Fisc: Rondoni (Uff. Comunicazioni sociali Emilia Romagna), “l’Europa non si fa con i muri, si fa con uomini vivi”. Il ruolo dei settimanali cattolici

Faenza, 17 maggio: convegno Fisc. Rondoni è il primo da destra (foto Gianni Zampaglione)

(dall’inviato a Faenza) “Siamo in grado, come settimanali cattolici, di comunicare l’Europa? Siamo in grado di fare riflettere, di produrre cultura e conoscenza europea?”: Alessandro Rondoni, responsabile dell’Ufficio comunicazioni sociali regionale delle diocesi dell’Emilia Romagna, ha portato un denso contributo al convegno Fisc “Colori d’Europa, le sfide del terzo millennio” in corso a Faenza. Interrogativi, i suoi, che richiamano il positivo ruolo informativo operato sui territori proprio dai settimanali diocesani, in una Europa “unita nella diversità”, con le infinite specificità territoriali che la caratterizzano. Rondoni ha tracciato un quadro culturale e politico segnato dalla globalizzazione, entro la quale “occorre progettare e agire insieme”. “Siamo capaci di fare Europa – ha affermato – se impariamo a fare squadra. Il ‘piccolo’ non regge il cambiamento d’epoca in atto”. Da qui l’Europa come orizzonte necessario, purché “non ci chiudiamo nelle paure”, “se cogliamo le occasioni che la stessa Ue offre” ad esempio attraverso i fondi strutturali.

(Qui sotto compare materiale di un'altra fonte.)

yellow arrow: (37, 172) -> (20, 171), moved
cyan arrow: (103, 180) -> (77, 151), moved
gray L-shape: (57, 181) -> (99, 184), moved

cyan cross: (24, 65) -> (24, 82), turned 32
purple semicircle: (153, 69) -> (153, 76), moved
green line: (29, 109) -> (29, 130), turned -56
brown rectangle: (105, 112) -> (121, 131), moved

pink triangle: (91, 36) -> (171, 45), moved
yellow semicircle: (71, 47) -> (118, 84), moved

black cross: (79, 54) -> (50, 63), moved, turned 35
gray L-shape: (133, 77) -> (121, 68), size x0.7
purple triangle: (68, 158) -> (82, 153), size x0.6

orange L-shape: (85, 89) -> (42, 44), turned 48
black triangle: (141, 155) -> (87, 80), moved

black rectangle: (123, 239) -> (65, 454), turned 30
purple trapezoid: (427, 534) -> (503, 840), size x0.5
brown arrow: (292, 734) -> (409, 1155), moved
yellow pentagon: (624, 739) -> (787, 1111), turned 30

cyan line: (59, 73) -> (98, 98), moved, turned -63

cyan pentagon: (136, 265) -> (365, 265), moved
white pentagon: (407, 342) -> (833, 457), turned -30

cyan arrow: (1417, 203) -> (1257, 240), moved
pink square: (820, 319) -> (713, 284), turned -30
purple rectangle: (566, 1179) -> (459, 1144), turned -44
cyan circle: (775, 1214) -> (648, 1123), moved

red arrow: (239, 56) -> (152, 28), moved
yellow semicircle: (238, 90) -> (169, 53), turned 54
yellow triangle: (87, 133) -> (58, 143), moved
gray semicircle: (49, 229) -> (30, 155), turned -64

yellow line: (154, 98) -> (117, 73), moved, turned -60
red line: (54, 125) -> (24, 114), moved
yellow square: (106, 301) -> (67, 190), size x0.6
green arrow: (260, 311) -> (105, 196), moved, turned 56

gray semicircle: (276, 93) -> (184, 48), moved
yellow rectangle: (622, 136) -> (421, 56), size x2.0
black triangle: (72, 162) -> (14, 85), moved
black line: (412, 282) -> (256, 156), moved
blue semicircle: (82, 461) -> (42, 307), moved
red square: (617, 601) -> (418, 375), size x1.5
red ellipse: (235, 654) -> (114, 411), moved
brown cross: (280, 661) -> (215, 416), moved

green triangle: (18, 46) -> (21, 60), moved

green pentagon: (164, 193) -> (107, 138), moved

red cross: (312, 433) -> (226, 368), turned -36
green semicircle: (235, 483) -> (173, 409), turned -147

Rondoni non ha mancato di affrontare temi “in prima pagina”, come le migrazioni e le prossime elezioni per il rinnovo dell’Europarlamento. Sulle prime ha dichiarato: “È vero che siamo di fronte a un’invasione, come si vuol far credere? I numeri e la ragione dicono di no”; semmai occorre riconoscere “la capacità di accoglienza e di solidarietà” dimostratesi in questi ambiti. Sulle elezioni: “votare significa essere protagonisti, scegliere, decidere” per il futuro dell’Europa, che “comunque ha bisogno di riforme” e di “riconoscere le proprie radici cristiane”. Il relatore ha più volte fatto riferimento a interventi di Papa Francesco e Papa Giovanni Paolo II sull’integrazione europea e il contributo dei cristiani alla costruzione della ”casa comune”: “l’Europa non si fa con i muri, non con la polizia. Si fa con uomini vivi”, con azioni politiche che “rafforzano i diritti, garantiscono le libertà, creano lavoro per i giovani, tutelano l’ambiente”.